(Supplied data)
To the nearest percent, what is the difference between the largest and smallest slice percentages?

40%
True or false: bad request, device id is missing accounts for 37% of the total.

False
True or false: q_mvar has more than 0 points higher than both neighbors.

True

==

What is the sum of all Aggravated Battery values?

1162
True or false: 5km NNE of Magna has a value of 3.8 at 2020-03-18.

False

(What the task asks)
Copy out each line of the records above that contains the string "True". Case counts.

(Response area)
True or false: bad request, device id is missing accounts for 37% of the total.
True or false: q_mvar has more than 0 points higher than both neighbors.
True
True or false: 5km NNE of Magna has a value of 3.8 at 2020-03-18.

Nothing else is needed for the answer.